# Got my new lightbar



## Lowriderfd44 (Feb 23, 2008)

Got my new mini lightbar the other day. I was shopping all over. I didn't want to spen over $350 shipped and i wanted something low prowfile, preferably LED.

After a ton of searching and price matching, i found one at http://www.nwpublicsafetysupply.com/Lil-Rebel-Mini-LED-Lightbar-_p_5-67.html

I ended up getting the Lil' Rebel Mini LED Lightbar by Whacker technologies. I wasn't too sure on it. But, i couldn't beat the price off $249.99 with free shipping. I couldn't find ANY other LED lightbar in all blue that could beat that price and size.

It's deffinately bright! I'm trying to get a good video of it during the day, my camera just can't seem to get it right. It's pretty bright during the day and extremely bright at night! I couldn't beat the price and so far it seems to be a great little light.

It came standard with magnetic mount (4 60lb mags) and cig cord with on/off switch and in line pattern selection switch. It also only measures 6.5" X 2.5" X 8.5"


----------



## Lowriderfd44 (Feb 23, 2008)

Here's some pics.


----------



## Lowriderfd44 (Feb 23, 2008)

a few more


----------



## Lowriderfd44 (Feb 23, 2008)

vids!

without headlights:

http://i26.photobucket.com/player.swf?file=http://vid26.photobucket.com/albums/c149/drumrmanFD/lightsnightnoheadlights.flv

with headlights:
http://i26.photobucket.com/player.swf?file=http://vid26.photobucket.com/albums/c149/drumrmanFD/alllightsnight-1.flv


----------



## Lowriderfd44 (Feb 23, 2008)

just the lightbar:

http://i26.photobucket.com/player.swf?file=http://vid26.photobucket.com/albums/c149/drumrmanFD/lightbarnight.flv


----------



## Lowriderfd44 (Feb 23, 2008)

Element and region data
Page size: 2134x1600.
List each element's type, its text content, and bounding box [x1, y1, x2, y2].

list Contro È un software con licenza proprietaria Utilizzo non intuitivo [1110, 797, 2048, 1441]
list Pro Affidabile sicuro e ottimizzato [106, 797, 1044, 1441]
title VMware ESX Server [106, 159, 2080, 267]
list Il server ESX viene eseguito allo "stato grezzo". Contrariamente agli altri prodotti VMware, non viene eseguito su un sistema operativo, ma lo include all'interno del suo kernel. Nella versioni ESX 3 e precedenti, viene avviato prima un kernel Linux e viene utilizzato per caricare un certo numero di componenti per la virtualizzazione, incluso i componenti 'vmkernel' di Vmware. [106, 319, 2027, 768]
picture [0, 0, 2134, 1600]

■ PARTS OF THE EXERCISE:
a – Answer these questions from the lightbar thread.
(i) How much was the poster unwilling to spend, shipping included?
(ii) What price did the poster pay for the Lil' Rebel Mini LED Lightbar, and how was it shipped?
(iii) What are the lightbar's measurements?
b – Copy out the stretch of the lightbar thread from "It came standard" through "Here's some pics.".

■ TASK-BY-TASK OUTPUTS:
a –
(i) No more than $350 shipped.
(ii) $249.99, with free shipping.
(iii) 6.5" X 2.5" X 8.5".

b –
It came standard with magnetic mount (4 60lb mags) and cig cord with on/off switch and in line pattern selection switch. It also only measures 6.5" X 2.5" X 8.5"


----------



## Lowriderfd44 (Feb 23, 2008)

Here's some pics.